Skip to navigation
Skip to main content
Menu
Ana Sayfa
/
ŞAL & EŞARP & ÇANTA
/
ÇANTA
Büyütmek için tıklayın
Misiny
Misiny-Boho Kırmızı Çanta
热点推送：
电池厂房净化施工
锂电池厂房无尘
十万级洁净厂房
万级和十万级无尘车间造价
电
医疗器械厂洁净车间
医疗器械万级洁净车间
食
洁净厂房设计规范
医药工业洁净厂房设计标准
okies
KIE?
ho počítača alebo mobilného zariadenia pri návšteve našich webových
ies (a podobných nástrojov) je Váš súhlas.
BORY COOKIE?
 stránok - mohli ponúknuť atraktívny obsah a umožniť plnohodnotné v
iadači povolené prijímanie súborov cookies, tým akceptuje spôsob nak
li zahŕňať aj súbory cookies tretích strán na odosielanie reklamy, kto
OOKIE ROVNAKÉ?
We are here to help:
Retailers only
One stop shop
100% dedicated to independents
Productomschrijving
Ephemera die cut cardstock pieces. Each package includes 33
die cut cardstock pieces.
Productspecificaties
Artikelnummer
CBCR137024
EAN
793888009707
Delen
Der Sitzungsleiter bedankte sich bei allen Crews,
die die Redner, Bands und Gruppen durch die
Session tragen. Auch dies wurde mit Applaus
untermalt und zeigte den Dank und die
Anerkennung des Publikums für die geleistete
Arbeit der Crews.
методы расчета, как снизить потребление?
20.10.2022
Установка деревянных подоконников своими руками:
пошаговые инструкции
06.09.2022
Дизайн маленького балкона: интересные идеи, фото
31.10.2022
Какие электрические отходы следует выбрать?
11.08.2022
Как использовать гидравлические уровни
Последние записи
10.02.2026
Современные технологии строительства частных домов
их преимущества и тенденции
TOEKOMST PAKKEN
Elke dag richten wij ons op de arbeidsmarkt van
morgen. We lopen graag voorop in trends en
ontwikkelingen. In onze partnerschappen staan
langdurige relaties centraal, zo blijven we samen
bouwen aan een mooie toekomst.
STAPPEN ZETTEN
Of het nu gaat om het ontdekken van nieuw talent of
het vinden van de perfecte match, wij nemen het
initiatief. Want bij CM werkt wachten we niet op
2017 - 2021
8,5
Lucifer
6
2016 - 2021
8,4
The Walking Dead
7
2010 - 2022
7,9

§

Please output only the lines from the first line of the entries through the line with "TOEKOMST PAKKEN", both included, exactly as written.

**Answer box**.
Skip to navigation
Skip to main content
Menu
Ana Sayfa
/
ŞAL & EŞARP & ÇANTA
/
ÇANTA
Büyütmek için tıklayın
Misiny
Misiny-Boho Kırmızı Çanta
热点推送：
电池厂房净化施工
锂电池厂房无尘
十万级洁净厂房
万级和十万级无尘车间造价
电
医疗器械厂洁净车间
医疗器械万级洁净车间
食
洁净厂房设计规范
医药工业洁净厂房设计标准
okies
KIE?
ho počítača alebo mobilného zariadenia pri návšteve našich webových
ies (a podobných nástrojov) je Váš súhlas.
BORY COOKIE?
 stránok - mohli ponúknuť atraktívny obsah a umožniť plnohodnotné v
iadači povolené prijímanie súborov cookies, tým akceptuje spôsob nak
li zahŕňať aj súbory cookies tretích strán na odosielanie reklamy, kto
OOKIE ROVNAKÉ?
We are here to help:
Retailers only
One stop shop
100% dedicated to independents
Productomschrijving
Ephemera die cut cardstock pieces. Each package includes 33
die cut cardstock pieces.
Productspecificaties
Artikelnummer
CBCR137024
EAN
793888009707
Delen
Der Sitzungsleiter bedankte sich bei allen Crews,
die die Redner, Bands und Gruppen durch die
Session tragen. Auch dies wurde mit Applaus
untermalt und zeigte den Dank und die
Anerkennung des Publikums für die geleistete
Arbeit der Crews.
методы расчета, как снизить потребление?
20.10.2022
Установка деревянных подоконников своими руками:
пошаговые инструкции
06.09.2022
Дизайн маленького балкона: интересные идеи, фото
31.10.2022
Какие электрические отходы следует выбрать?
11.08.2022
Как использовать гидравлические уровни
Последние записи
10.02.2026
Современные технологии строительства частных домов
их преимущества и тенденции
TOEKOMST PAKKEN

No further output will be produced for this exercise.